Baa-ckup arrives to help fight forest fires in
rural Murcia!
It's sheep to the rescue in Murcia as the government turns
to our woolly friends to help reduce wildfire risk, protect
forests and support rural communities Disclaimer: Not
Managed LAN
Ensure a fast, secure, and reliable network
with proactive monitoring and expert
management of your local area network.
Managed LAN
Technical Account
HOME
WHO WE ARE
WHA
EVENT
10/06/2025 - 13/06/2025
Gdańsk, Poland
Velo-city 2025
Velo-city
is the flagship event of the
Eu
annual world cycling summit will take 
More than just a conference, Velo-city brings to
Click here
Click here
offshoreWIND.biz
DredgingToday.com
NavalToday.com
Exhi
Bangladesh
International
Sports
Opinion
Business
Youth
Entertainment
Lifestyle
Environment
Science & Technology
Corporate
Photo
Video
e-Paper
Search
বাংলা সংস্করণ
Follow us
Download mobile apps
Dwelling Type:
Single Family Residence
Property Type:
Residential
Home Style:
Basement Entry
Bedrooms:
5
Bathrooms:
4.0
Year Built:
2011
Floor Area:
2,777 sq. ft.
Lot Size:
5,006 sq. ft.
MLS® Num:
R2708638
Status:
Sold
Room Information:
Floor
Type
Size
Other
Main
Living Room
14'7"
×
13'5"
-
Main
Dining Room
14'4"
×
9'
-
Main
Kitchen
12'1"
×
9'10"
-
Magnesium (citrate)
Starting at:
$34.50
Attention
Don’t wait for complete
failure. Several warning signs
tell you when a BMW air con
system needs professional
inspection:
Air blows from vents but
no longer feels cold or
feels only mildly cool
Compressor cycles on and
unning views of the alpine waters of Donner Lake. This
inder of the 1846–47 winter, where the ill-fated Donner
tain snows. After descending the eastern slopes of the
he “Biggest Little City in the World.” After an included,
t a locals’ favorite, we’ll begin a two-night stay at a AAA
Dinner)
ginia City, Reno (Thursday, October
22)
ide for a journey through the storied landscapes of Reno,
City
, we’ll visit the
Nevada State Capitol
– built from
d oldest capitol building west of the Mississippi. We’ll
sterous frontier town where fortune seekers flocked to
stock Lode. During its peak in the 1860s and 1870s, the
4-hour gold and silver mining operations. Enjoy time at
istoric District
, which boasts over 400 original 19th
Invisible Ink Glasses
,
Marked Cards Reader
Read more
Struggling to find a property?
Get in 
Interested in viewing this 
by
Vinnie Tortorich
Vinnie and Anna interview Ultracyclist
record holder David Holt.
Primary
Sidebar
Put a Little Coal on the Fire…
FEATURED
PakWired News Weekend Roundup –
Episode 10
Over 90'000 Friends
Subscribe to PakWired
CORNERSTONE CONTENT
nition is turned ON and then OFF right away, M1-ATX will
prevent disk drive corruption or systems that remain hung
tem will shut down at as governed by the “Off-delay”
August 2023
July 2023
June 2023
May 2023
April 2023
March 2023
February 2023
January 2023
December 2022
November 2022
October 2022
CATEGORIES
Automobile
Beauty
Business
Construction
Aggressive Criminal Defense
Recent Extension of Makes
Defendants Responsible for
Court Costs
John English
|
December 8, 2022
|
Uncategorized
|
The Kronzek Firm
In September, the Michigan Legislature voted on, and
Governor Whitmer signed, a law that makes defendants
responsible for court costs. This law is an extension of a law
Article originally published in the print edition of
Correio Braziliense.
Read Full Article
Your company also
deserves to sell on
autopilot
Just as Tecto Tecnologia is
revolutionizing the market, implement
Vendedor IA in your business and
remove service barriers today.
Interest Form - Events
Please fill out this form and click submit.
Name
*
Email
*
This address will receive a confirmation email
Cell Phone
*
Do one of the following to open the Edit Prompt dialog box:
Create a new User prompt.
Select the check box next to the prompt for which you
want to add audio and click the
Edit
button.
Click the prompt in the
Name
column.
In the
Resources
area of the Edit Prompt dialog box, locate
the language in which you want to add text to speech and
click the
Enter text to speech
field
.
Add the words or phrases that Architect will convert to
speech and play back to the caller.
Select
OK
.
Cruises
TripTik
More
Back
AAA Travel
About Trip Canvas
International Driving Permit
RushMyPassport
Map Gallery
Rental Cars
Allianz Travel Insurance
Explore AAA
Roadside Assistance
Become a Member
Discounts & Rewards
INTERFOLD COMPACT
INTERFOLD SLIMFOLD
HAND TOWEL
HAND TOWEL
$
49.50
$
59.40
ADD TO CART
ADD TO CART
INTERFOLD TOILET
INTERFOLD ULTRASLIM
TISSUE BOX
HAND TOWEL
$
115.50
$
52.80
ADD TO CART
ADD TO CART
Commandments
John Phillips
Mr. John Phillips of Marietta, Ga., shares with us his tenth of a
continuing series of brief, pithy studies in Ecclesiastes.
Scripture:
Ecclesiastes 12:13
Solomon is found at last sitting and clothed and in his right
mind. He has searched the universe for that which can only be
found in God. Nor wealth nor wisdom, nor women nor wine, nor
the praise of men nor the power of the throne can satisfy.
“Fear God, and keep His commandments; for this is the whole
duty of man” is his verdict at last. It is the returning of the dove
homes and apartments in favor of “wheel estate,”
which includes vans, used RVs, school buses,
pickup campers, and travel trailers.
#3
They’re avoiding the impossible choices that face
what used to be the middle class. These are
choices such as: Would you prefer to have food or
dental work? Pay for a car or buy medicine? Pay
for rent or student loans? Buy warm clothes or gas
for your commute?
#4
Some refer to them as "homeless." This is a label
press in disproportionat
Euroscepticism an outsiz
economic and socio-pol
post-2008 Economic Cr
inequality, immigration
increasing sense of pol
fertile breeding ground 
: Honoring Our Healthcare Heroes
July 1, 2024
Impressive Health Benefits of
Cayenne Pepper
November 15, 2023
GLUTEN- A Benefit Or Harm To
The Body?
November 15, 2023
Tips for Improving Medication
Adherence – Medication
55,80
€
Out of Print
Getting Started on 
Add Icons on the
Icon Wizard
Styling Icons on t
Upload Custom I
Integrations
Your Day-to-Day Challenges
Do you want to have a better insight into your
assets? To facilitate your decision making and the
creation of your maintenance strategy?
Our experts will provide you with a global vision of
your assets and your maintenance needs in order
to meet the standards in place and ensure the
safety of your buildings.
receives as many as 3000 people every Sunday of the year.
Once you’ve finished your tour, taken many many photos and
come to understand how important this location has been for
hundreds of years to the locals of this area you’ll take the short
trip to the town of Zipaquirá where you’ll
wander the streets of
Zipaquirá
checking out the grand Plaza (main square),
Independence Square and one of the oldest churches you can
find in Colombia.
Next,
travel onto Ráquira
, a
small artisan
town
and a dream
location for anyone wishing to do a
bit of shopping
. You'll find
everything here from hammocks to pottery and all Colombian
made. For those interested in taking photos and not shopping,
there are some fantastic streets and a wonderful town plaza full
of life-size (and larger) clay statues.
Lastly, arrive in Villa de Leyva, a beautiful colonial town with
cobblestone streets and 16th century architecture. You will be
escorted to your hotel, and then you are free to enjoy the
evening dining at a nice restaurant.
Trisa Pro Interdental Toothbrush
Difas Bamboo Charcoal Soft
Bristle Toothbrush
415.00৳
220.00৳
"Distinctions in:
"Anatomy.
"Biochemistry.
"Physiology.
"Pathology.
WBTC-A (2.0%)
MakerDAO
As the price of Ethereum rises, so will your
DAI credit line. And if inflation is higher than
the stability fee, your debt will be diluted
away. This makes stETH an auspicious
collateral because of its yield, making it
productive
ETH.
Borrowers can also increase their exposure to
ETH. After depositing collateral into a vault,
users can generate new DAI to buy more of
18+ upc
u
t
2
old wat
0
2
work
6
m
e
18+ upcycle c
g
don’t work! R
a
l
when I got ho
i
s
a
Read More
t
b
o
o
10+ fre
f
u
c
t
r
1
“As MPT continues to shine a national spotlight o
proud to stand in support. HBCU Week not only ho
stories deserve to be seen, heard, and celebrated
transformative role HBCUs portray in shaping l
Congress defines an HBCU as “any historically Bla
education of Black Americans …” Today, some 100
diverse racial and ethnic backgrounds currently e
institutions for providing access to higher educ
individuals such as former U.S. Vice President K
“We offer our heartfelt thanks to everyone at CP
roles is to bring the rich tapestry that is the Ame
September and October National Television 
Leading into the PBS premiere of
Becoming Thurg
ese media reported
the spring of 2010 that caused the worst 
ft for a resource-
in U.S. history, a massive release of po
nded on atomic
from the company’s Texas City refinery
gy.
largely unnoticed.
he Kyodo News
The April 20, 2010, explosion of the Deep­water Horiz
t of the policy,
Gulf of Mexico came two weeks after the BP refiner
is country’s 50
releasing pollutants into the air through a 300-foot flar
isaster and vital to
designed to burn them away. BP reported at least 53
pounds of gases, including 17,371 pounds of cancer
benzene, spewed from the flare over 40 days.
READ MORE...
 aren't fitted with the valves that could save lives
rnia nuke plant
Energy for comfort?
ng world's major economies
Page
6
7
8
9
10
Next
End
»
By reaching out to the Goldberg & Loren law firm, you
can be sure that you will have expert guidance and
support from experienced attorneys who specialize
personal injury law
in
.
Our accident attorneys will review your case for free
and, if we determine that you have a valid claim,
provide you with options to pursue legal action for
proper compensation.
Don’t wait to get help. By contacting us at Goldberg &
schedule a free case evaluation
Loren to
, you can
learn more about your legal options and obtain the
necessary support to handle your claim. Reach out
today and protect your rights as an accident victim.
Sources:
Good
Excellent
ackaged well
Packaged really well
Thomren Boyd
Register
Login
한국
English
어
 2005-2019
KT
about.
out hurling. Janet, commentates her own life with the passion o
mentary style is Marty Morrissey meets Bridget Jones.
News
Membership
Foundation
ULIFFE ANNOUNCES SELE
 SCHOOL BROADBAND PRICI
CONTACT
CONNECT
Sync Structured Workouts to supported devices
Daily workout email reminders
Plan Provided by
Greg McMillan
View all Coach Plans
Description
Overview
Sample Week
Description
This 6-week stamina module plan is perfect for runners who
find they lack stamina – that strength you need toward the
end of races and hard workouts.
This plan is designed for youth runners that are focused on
____
● TRY IT:
The reply should consist solely of the lines above from the one that has "Please fill out this form and click submit." through the one that has "Rental Cars", reproduced exactly.

● RESPONSE TO THE TASK:
Please fill out this form and click submit.
Name
*
Email
*
This address will receive a confirmation email
Cell Phone
*
Do one of the following to open the Edit Prompt dialog box:
Create a new User prompt.
Select the check box next to the prompt for which you
want to add audio and click the
Edit
button.
Click the prompt in the
Name
column.
In the
Resources
area of the Edit Prompt dialog box, locate
the language in which you want to add text to speech and
click the
Enter text to speech
field
.
Add the words or phrases that Architect will convert to
speech and play back to the caller.
Select
OK
.
Cruises
TripTik
More
Back
AAA Travel
About Trip Canvas
International Driving Permit
RushMyPassport
Map Gallery
Rental Cars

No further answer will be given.